「セカンドオピニオン」の落とし穴

ちよみ

2012年11月06日 17:44

「セカンドオピニオン」の落とし穴



   
    某ブログに、「セカンドオピニオン」についての記述があったので、コメントを書き込もうとしたが、会員以外のコメントは受け付けられないということなので、ここに書くことにした。

    そのブログでは、

    「自分に下された診断結果に疑問がある時、担当医に『別の先生にも診察して頂きたいのですが、紹介状を書いて下さい』と、頼むことが出来る『セカンドオピニオン』を受ける権利は、当然患者誰もが持っているものなのだから、頼まれた医師は、嫌な顔をしたり、『もう自分の知ったことじゃない』などと言って、患者に心理的ストレスを与えてはいけない」

    ということが書かれてあったが、この文章には、もう一つ、患者側からの視点が抜け落ちていた。

    つまり、この文章は、「セカンドオピニオン」を受けたいと思う患者が、自力で何処へでも行けるという前提に立った話なのである。

    たとえ、担当医が「セカンドオピニオン」を承諾し、紹介状を書いてくれたとしても、世の中の患者が、皆、遠くの病院まで行けるわけではないということにまで、記事は触れてはいなかった。

    

    そこで、わたしが書き込もうとしたコメントは、以下の通りである。



    「セカンドオピニオン」に関するご説明は、確かにその通りだと思います。

    しかしながら、一方で、そういう患者の頼みにケチを付ける医師がいる病院へしか診察を頼めない患者が大勢いることも事実です。

    医療関係者の方々は、簡単に「別の病院へ行って下さい」と言われますが、独り暮らしのお年寄りや、経済的な理由で移動にお金がかけられない人、子供がいても気兼ねをして同行を頼めない人、移動するだけの体力がない人は、どうしたらいいのでしょうか?

保存項目:
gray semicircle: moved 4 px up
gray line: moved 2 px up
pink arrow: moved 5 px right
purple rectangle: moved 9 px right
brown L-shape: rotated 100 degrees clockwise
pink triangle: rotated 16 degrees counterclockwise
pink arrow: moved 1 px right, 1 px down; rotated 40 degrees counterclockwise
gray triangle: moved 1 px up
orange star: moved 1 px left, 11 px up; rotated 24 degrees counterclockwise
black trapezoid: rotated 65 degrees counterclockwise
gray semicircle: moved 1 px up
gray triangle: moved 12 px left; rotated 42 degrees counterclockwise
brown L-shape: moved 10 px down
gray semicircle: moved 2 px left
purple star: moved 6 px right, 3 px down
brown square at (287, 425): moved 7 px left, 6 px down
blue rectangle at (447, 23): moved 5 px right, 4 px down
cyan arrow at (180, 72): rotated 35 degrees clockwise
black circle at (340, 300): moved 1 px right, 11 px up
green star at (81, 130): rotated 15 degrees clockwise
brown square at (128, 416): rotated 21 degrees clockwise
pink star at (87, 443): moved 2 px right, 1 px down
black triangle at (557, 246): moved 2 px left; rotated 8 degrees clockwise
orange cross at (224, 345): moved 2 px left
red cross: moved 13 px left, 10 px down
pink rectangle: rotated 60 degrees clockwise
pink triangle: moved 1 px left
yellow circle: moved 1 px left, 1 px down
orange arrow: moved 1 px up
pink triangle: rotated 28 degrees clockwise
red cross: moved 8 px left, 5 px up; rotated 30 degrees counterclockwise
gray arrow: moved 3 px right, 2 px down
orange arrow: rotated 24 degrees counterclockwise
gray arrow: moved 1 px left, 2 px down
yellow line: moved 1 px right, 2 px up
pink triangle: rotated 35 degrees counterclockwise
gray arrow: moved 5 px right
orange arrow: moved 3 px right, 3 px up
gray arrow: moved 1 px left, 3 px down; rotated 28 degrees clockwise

■ **練習問題**
**A)** セカンドオピニオンについての文章にある「しかしながら、一方で、そういう患者の頼みにケチを付ける医師がいる病院へしか診察を頼めない患者が大勢いることも事実です。」という一文を、英語にするとどうなりますか？
**B)** セカンドオピニオンについての文章を、最後の文のあとから書き継いでもらえますか？
この資料はここでは使いません。

■ **各問の解答**
**A)** On the other hand, however, it is also a fact that a great many patients can only seek care at hospitals where doctors find fault with such requests from patients.

**B)**
    現在、がん治療の拠点を信州大学病院へ集約するという構想も進んでいるようですが、北信地方から松本のがんセンターまで通院出来るはずがない---と、心配するお年寄りも少なくありません。

    正に、「医療は誰のものか?」---医療関係者にこそ、そうした患者のための移動手段までもを念頭に入れて、真剣に検討、議論して頂きたいものと、切に希望します。




    わたし自身も、まったく身体が動かず、しかも誰にも通院の付き添いが頼めずに、「別の病院で治療してもらって下さい」と言われても、一度も行けなかった経験がある。

    医師は、簡単に「〇〇病院ならば治せる」と言うが、患者はそれぞれの経済状態や生活環境により、そこまで行けないことの方が多いのだ。

    足が悪いので駅までの行き来が出来ず、タクシーを利用するしかない状況下で、通院だけで一年間に100万円も使ってしまい、「いっそ死んでしまいたい」と、嘆いている女性患者がいるというニュースを観たこともある。

    健康な人には判らないだろうが、身体に病気を抱える身には、体力もともなわず、遠方への移動は物理的にほとんど不可能なのである。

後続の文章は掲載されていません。